И на смотровой площадке над городом – тоже кого-нибудь поставила. Фигурку мальчишки из камня, к примеру. На самом краешке. Чтобы смотрел вниз, на нас, на всех и ладонь, как козырек, ко лбу приставил, будто солнце уже выходит из-за моря и слепит ему глаза. Потому что за нами надо присматривать, правда. Мы какие-то все неприсмотренные, неприкаянные тут. А так идешь, предположим, по городу, тоска у тебя на душе, настроение паршивое, и ты поднимаешь глаза и видишь – он там. Стоит, смотрит в твою сторону. Сразу не так одиноко.
Честно говоря, я бы поставила памятник даже Удаву! Это вообще отдельная история про этого удава. Совершенно махачкалинская, как мне кажется. Потому что Махачкала, она не только открыта, прямолинейна и вспыльчива, она еще и страшно любопытна! И вот как-то поплыл по городу слух, что в Талги – гигантский удав, сбежавший из бакинского зоопарка, захватил девушку. Влюбился и захватил, и улегся вокруг нее кольцами. Никого, мол, уже три дня не подпускает и только ртом… или что там у них, у удавов, пасть? Неважно, в общем, передает ей хлеб, который дают ему красноармейцы, в свою очередь, расположившиеся кольцом вокруг удава. И вот на эти два кольца и на торчащую посередке девушку – понятное дело писаную красавицу – ломанулся глазеть весь город. Люди шли с детьми на руках, пацаны ехали на великах, начальство, обгоняя велики, пылило на служебных «эмках» – дело было до войны, году в 1940-м, посаженные приоры, не говоря уж о БМВ, еще не вошли в моду.

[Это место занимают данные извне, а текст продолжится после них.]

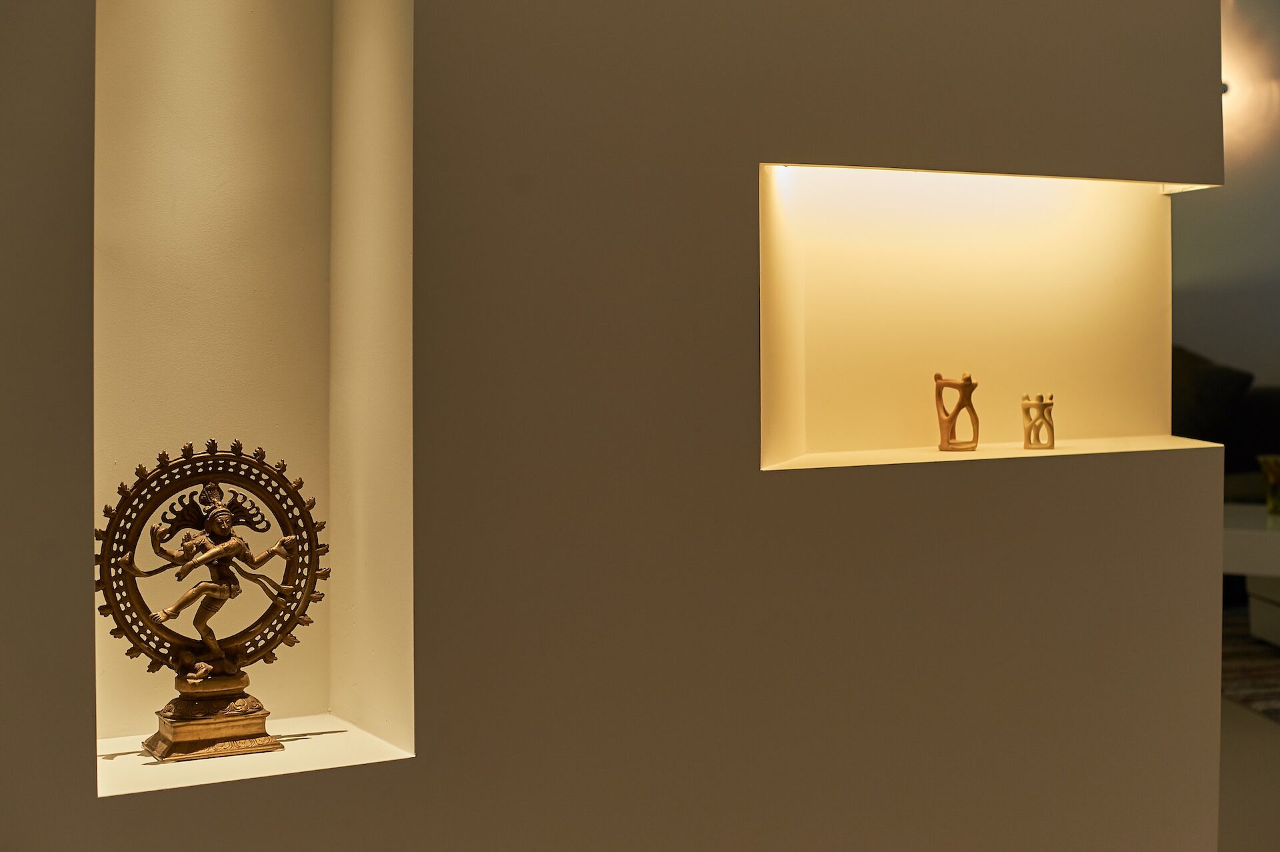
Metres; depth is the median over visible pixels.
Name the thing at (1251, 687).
rug
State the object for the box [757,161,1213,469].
wall niche
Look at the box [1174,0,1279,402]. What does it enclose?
wall
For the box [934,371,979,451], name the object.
figurine
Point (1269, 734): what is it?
floor
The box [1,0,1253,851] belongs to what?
wall
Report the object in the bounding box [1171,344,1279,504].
sofa
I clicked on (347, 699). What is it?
wall niche
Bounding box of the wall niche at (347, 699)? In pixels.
[90,0,417,796]
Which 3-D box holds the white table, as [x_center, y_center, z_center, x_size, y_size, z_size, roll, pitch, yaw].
[2.094,0.456,5.170,1.059,0.380,0.991,-1,2,-28]
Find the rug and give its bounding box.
[1220,608,1279,722]
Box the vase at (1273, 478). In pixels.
[1257,454,1279,514]
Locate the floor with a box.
[1218,698,1279,851]
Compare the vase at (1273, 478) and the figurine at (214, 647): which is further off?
the vase at (1273, 478)
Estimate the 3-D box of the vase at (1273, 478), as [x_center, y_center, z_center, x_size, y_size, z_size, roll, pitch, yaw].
[1.873,0.170,5.147,0.160,0.171,0.160,-1,2,-28]
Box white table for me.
[1222,501,1279,644]
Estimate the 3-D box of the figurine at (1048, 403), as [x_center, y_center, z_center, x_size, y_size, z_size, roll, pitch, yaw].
[0.598,-0.008,2.667,0.053,0.087,0.055,-1,2,-28]
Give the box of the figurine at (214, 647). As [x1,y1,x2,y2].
[97,439,327,761]
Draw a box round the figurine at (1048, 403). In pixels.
[1020,393,1054,448]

Эта живая человеческая река все текла и текла себе, пока навстречу ей не повалили те, кто шел во главе колонны. Они уже дошли до Талги, и не обнаружили там ни красавицы, ни красноармейцев с хлебом, ни самого удава, и, страшно ругаясь, повернули обратно в город. Но! Мои махачкалинцы не были бы махачкалинцами, если бы сразу поверили, что ничего там в этих Талгах нет. Они не отступили, они продолжали идти. Надеясь на впечатление, надеясь на необычное, сенсационное, как сейчас бы сказали. И вот в память об их упорстве, их вере в небывалое, из-ряда-вон-выходящее, сминающее обыденность, я бы дала им этого удава. Высекла бы его в скале, чтоб не весь был виден, чтоб только пара изгибов могучего змеиного туловища, уходящего в камень, намекающего на непредставимость размеров. Потому что моим драгоценным землякам сколько удава не отмеряй, а все равно будет маловато.
КАК ТЫ, ГОРОД?
И я такая же. И мне маловато! И поэтому, хотя уже давно пора заканчивать текст, я все-таки пишу за себя и за всех, кто здесь когда-то жил:
«У нас на загорелых шеях ожерелья из мелких прозрачных ракушек, где чередуются «ключики» и «замочки», на коже – соль, в исцарапанных руках ветки со спелыми ягодами терна и красного боярышника. У нас в волосах запутался ветер, что здесь дует всегда и всегда в лицо. Наши голоса сорваны от крика, и нам трудно даются слова нежности. Мы ложимся спать, строго определяя себя в пространстве, чтоб головой непременно к Тарки-Тау, а ногами обязательно к морю.
Будто готовимся вскочить и бежать туда, где простор, если разбудят посреди ночи всполохи и крики. И побежим, полуслепые, с миражами под сонным веком, ввинтимся твердой круглой пяткой в песок, бросимся в воду, нырнем. И после пары секунд удушья освоимся, развернем плавники и ласты, поплывем. С любопытством высунем из воды круглую тюленью голову – что там? Как город, который оставили? Славно горит или так себе?»